The British Government seemingly ever more determined to extradite the international activist to Sweden, has now threatened to raid the embassy if they don’t hand him over.
In a statement released on August 15, the UK Foreign office stated,
‘We have consistently made our position clear in our discussions with the Government of Ecuador… The UK has a legal obligation to extradite Mr. Assange to Sweden to face questioning over allegations of sexual offences and we remain determined to fulfill this obligation’.
British Foreign Secretary William Hague says Assange will not be granted safe passage to Ecuador.
The UK’s Foreign Office statement reminds the Ecuadorian Government that they could revoke the Consular Status of the premises at a week’s notice under the Diplomatic and Consular Premises Act 1987, allowing them to raid it to carry out the 41 year old Australian national activist’s extradition.
Ecuador reacted to this threat saying that any such action would be considered a violation of its sovereignty and a ‘hostile and intolerable act’.
Ricardo Patino, Ecuadorian Foreign Minister declared in a press conference, ‘Today we have received a clear written threat from the UK that they will raid our Embassy in London if Ecuador doesn’t hand over Julian Assange.
We want to be absolutely clear that we are not a British colony, the days of the British colonies are over’.
WikiLeaks posted on the same day a statement with regard to the overall situation stating:
‘By midnight, two hours prior to the time of this announcement, the embassy had been surrounded by police, in a menacing show of force. Any transgression against the sanctity of the embassy is a unilateral and shameful act, and a violation of the Vienna Convention, which protects embassies worldwide. This threat is designed to preempt Ecuador’s imminent decision on whether it will grant Julian Assange political asylum, and to bully Ecuador into a decision that is agreeable to the United Kingdom and its allies. WikiLeaks condemns in the strongest possible terms the UK’s resort to intimidation. A threat of this nature is a hostile and extreme act, which is not proportionate to the circumstances and an unprecedented assault on the rights of asylum seekers worldwide. We draw attention to the fact that the United Nations General Assembly has unanimously declared in Resolution 2312 (1967) that "the grant of asylum… is a peaceful and humanitarian act and that, as such, it cannot be regarded as unfriendly by any other State." Pursuant to this resolution, a decision to grant asylum cannot be construed by another State as an unfriendly act. Neither can there be diplomatic consequences for granting asylum. We remind the public that these extraordinary actions are being taken to detain a man who has not been charged with any crime in any country. WikiLeaks joins the Government of Ecuador in urging the UK to resolve this situation according to peaceful norms of conduct.’

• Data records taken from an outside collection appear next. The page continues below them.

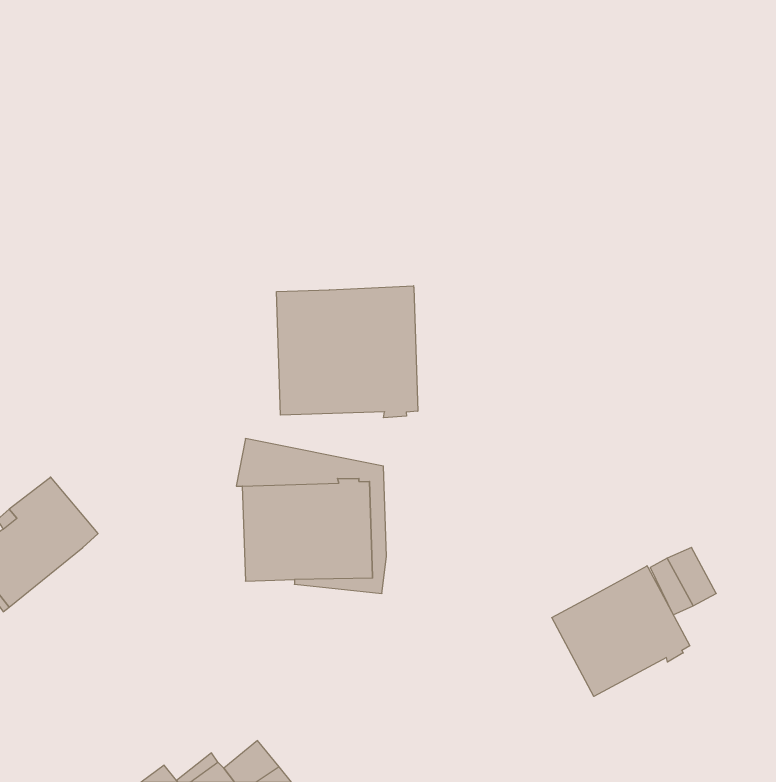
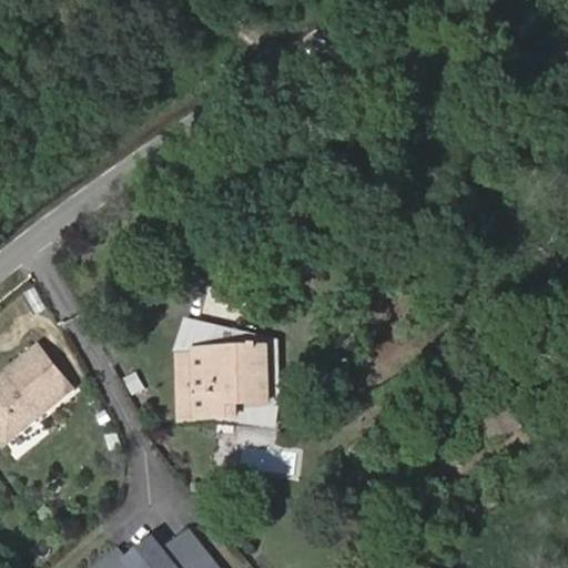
building: [277,286,418,418] -> none
building: [552,566,690,696] -> none

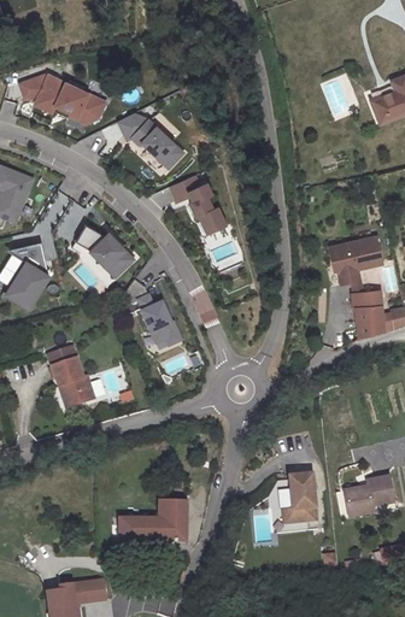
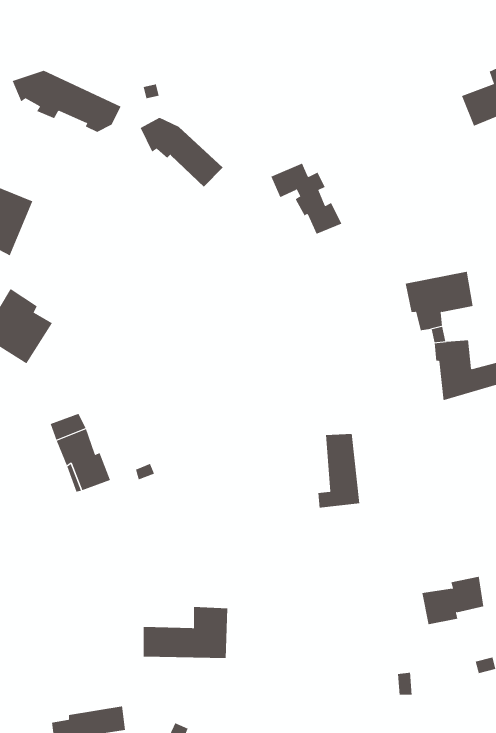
building: [170,176,227,233] -> [271,163,342,234]
building: [76,225,134,277] -> none
building: [123,281,181,345] -> none
building: [281,463,315,522] -> [317,433,360,508]

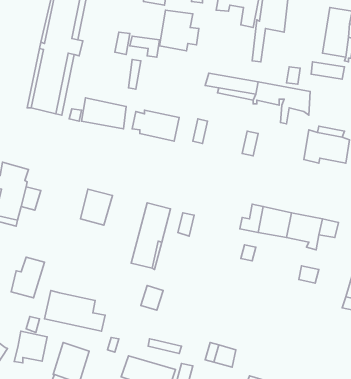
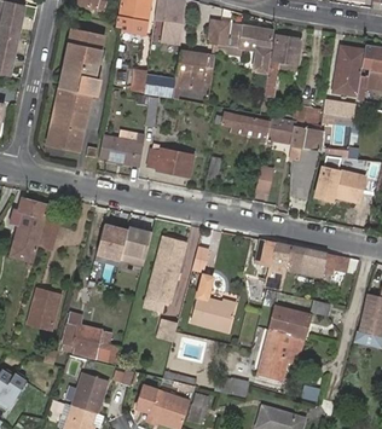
building: none -> [290,145,317,193]
building: none -> [121,227,152,265]
building: none -> [191,280,238,337]
building: none -> [259,306,313,378]
building: [14,331,47,363] -> none

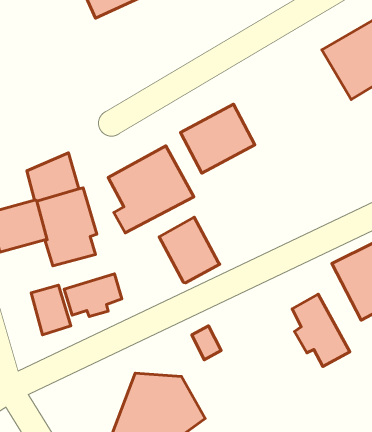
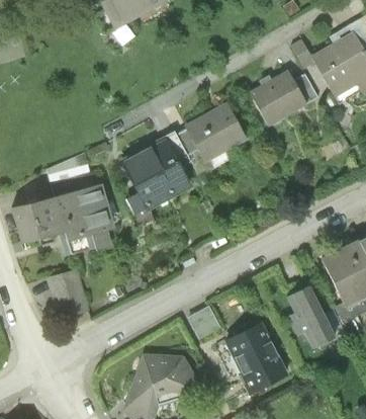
building: none -> [246,73,318,140]
building: [159,217,220,283] -> none
building: [64,274,122,317] -> none
building: none -> [221,318,289,394]

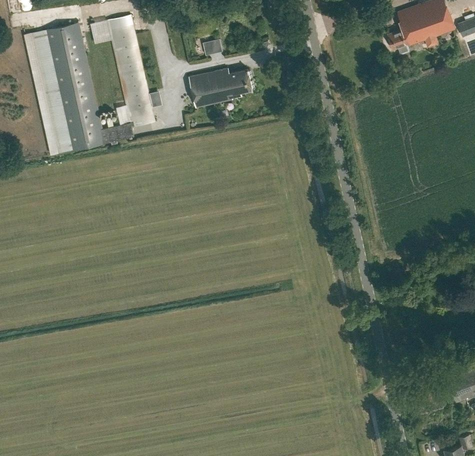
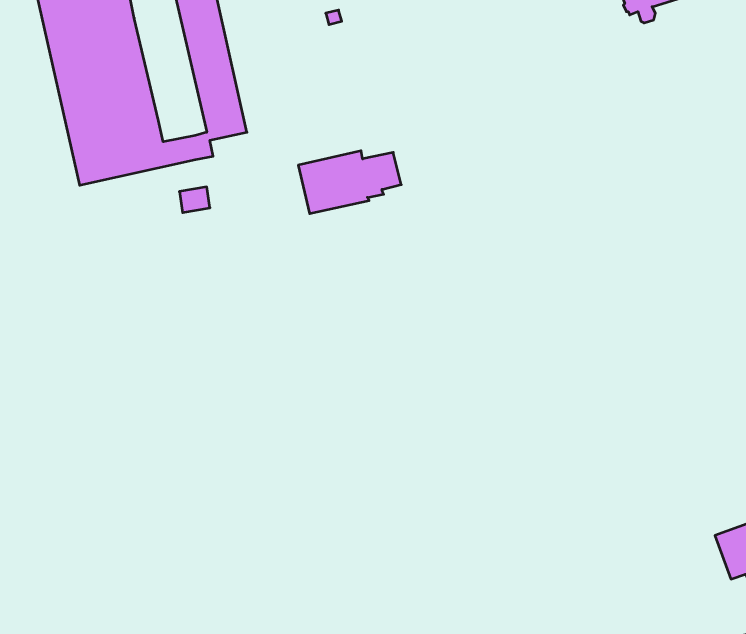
building: [189,68,253,107] -> [298,151,401,214]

The public support to Julian Assange is overwhelming; there are various reactions on the ground, people gathered to protest in front of the British embassy in Ecuador and in London.
Online, twitter is crowded with hash tagged #Assange tweets. #tnAssange is the hash tag used in Tunisia. In response to the UK’s threat to raid the embassy, Nawaat, Tunisian leading collective blog tweeted:
Ecuador’s involvement in Assange’s case puts additional pressure on his situation. This is a case to be followed with interest involving each of Ecuador, Sweden and the UK where their diplomacies are manipulated by the hidden influence of the US.